Blashill touched on a variety of subjects ahead of camp during his almost 30-minute chat.

►Whether it’s the guys who have had the opportunity to play games in Europe, or practice and scrimmage daily in North America, there will be distinct advantages and challenges for both.

“There are a group of guys who’ve skated together here in Detroit and from what they’ve told me, they feel they’re in great shape,” Blashill said. “Are they game-ready? You can’t replicate actual games. Certainly they’ve worked to be in the top physical shape they can be.

“Guys playing in Europe have had that benefit, a big benefit, of having played. If I’m those players, I’m confident it’s given me an advantage coming into camp. But I will also say, they have to come over and quarantine for a number of days, and now have to get their legs back going the next couple of days before camp starts.”

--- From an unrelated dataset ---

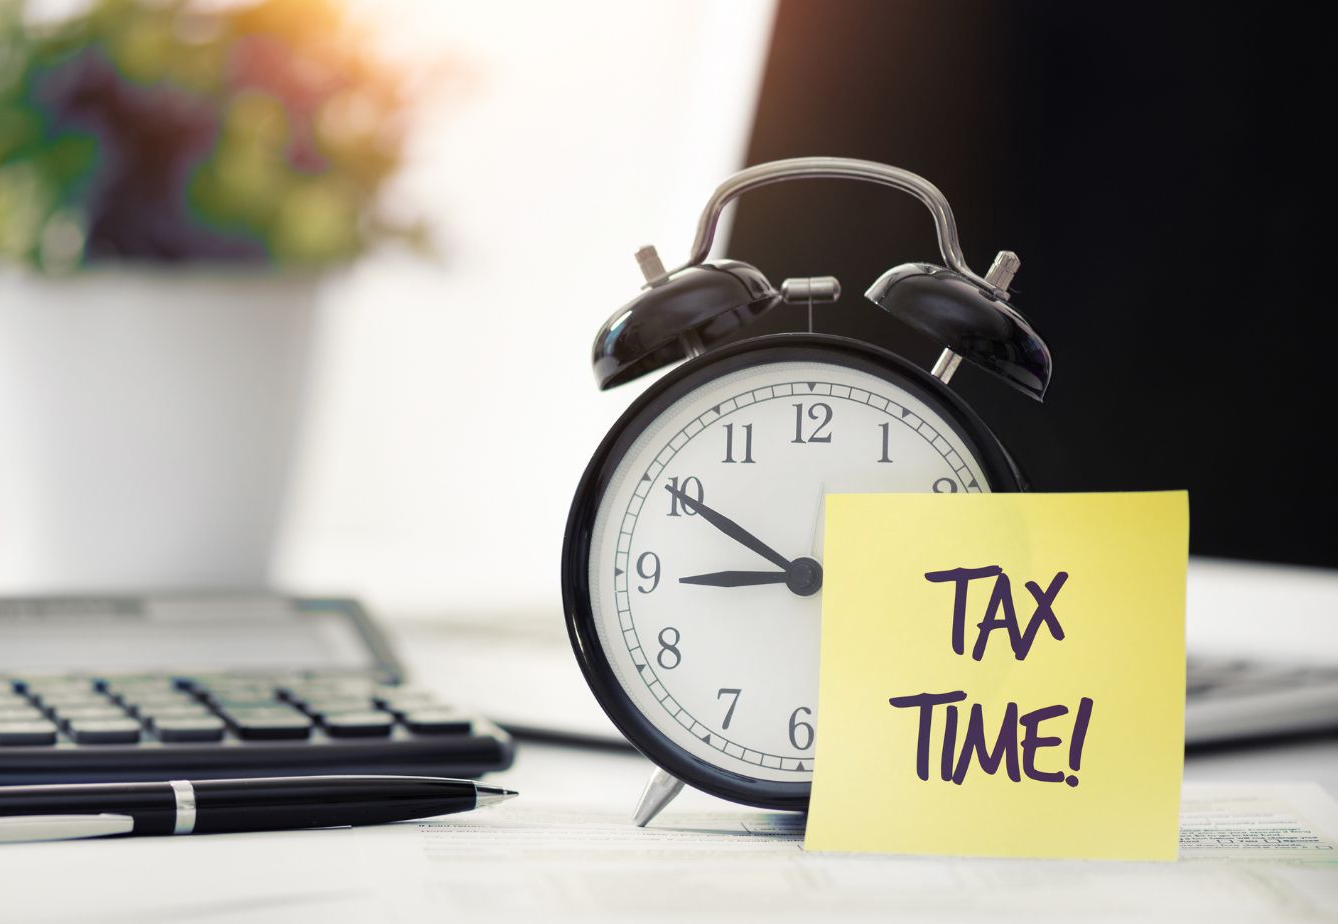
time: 8:50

►Blashill said he hopes to keep the lines that are put together early in camp stay together to the start of the regular season. But individual performances and injuries, clearly, could change that.

►Blashill hopes the addition of free-agent forwards Bobby Ryan and Vladislav Namestnikov, and the acquisition of Sam Gagner late last season, will improve the Wings’ offensive potential.

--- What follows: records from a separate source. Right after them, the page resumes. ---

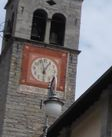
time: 12:57
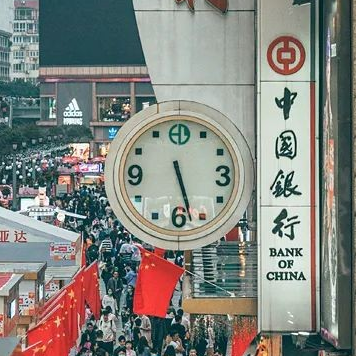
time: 5:27
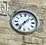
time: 1:36
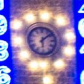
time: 6:08
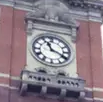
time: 11:19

“We have to have more scoring depth throughout our forward group, for sure,” Blashill said. “We need to get more out of more people. We can’t be a one-line team. Those additions give us a chance to add more scoring punch.”

Danny DeKeyser
Age: 30. Ht: 6-3. Wt: 190
2019-20 statistics: Eight games, zero goals, four assists, four points
Analysis: Returning after herniated disk surgery, which cost DeKeyser essentially the entire season. Looked good in camp, but the Wings likely will bring along DeKeyser slowly.

►Blashill expects Danny DeKeyser (back surgery) to be ready for the start of training camp. But the fact DeKeyser only played eight games early last season, then had surgery and was idled by the pandemic, could slow DeKeyser early on.

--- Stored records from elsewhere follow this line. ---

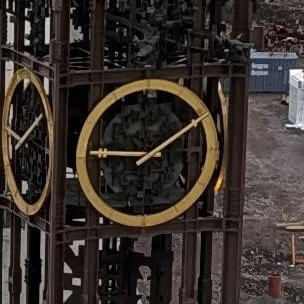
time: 9:09
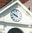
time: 9:48
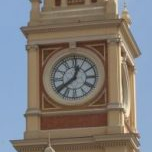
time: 12:38
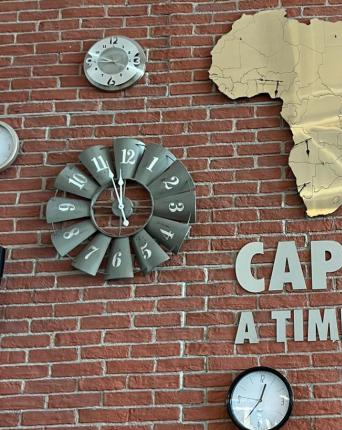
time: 11:57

“Danny has been out a long, long time, more than anybody really,” Blashill said. “He’s coming off a major surgery. I don’t know if I can put a percentage on where he’s at, I’ll let Danny answer that, but no matter if he feels perfect, he’s still been off a long, long time and it’ll take a little while to get the kinks out.”

►On the realignment of the NHL, and the fact the Wings will play the seven other divisional opponents eight times each, Blashill said it will be a “different” experience.

“There’s probably pros and cons to it, everybody is in a similar boat, so it’s equal in that sense, playing the same opponents all year long,” Blashill said. “In the American League we played the same team 10 or 11 times a year, so that’s real similar. You really get to know them real well and the pre-scouting becomes less important and just your own game becomes more important.”

►The constant two-game series in this season’s schedule also presents the potential for strategic changes between games. 

“Usually when you go through a season it’s a new pre-scout every night, and you’re not necessarily making adjustments from one game to the next because you’re playing a different opponent,” Blashill said. “(But) in these two-game sets, you have an opportunity to potentially make adjustments as a coaching staff. Not huge adjustments like football, but you can make adjustments that can matter.

“It’ll be fun.”

►Blashill likes the idea of having a taxi squad this season – the NHL is allowing teams to carry four to six players – and will use training camp to figure out who to put on that reserve list.

“It’s a necessity,” said Blashill of the taxi squad. “Given the protocols surrounding COVID, the potential of guys getting ill, or contact tracing, you could have guys out on short notice. So, to have players who are ready to jump into those spots, ultimately it’s more of a necessity.”